(Data taken from a collection)
****************************************
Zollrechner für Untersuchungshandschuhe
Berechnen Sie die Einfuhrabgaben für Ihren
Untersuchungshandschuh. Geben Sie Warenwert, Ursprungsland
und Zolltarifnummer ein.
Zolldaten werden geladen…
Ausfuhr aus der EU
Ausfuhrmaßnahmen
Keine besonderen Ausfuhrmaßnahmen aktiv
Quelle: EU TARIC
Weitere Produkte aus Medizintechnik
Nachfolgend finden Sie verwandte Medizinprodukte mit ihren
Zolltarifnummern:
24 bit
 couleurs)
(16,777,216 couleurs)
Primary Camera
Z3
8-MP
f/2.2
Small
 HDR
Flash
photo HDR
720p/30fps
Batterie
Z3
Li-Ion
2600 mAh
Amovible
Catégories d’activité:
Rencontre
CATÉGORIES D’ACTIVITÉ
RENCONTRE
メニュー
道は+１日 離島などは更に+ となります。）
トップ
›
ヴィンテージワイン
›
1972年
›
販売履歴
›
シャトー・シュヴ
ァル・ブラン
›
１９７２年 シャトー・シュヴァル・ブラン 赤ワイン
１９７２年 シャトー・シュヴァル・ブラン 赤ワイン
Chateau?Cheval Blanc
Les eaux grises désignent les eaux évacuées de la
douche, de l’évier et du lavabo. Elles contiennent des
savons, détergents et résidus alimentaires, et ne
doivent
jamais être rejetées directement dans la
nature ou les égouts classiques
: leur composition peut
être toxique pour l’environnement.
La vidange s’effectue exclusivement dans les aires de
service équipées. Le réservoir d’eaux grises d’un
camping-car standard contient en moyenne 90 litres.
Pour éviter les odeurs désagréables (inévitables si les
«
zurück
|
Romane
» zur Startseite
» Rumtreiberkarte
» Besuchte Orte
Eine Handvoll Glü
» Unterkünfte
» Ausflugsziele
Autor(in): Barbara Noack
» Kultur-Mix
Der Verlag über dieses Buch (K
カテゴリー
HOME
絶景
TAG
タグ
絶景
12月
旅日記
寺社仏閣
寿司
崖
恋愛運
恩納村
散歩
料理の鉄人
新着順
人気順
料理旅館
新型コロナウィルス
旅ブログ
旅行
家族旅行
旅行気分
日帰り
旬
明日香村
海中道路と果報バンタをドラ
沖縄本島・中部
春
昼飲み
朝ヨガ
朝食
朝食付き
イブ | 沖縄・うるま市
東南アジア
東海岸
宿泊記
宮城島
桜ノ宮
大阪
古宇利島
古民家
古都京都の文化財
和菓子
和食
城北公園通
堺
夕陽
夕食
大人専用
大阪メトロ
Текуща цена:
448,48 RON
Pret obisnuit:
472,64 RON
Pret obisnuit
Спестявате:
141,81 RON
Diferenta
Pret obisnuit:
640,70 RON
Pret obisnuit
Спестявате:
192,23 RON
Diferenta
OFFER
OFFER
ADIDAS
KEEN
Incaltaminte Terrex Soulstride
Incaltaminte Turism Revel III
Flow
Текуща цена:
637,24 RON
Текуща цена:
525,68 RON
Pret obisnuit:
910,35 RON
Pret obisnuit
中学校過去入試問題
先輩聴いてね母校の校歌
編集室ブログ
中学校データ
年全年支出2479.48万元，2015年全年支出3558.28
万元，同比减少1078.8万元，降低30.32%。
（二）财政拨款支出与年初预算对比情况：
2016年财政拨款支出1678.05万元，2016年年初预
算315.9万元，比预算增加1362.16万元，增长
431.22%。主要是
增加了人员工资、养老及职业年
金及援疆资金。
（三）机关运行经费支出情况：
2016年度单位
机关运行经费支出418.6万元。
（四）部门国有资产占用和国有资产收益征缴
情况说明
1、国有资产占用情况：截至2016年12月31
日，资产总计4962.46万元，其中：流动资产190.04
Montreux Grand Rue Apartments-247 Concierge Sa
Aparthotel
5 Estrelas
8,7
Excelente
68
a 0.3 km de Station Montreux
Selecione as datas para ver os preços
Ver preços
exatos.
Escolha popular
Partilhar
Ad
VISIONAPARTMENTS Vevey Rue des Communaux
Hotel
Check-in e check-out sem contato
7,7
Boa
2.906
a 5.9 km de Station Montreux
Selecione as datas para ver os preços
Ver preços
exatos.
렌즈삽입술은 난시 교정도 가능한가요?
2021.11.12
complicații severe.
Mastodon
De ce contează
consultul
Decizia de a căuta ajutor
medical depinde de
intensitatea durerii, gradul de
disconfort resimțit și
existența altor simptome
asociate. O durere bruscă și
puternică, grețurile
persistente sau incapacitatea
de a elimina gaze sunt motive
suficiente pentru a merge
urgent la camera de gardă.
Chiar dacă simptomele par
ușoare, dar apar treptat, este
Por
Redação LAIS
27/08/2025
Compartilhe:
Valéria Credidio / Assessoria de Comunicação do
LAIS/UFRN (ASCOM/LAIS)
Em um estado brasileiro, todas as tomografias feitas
****************************************
◆ ASSIGNMENT ◆
Identify each line of the material that contains the word "Ausfuhrmaßnahmen", and copy those lines.

◆ RESULT OF THIS TASK ◆
Ausfuhrmaßnahmen
Keine besonderen Ausfuhrmaßnahmen aktiv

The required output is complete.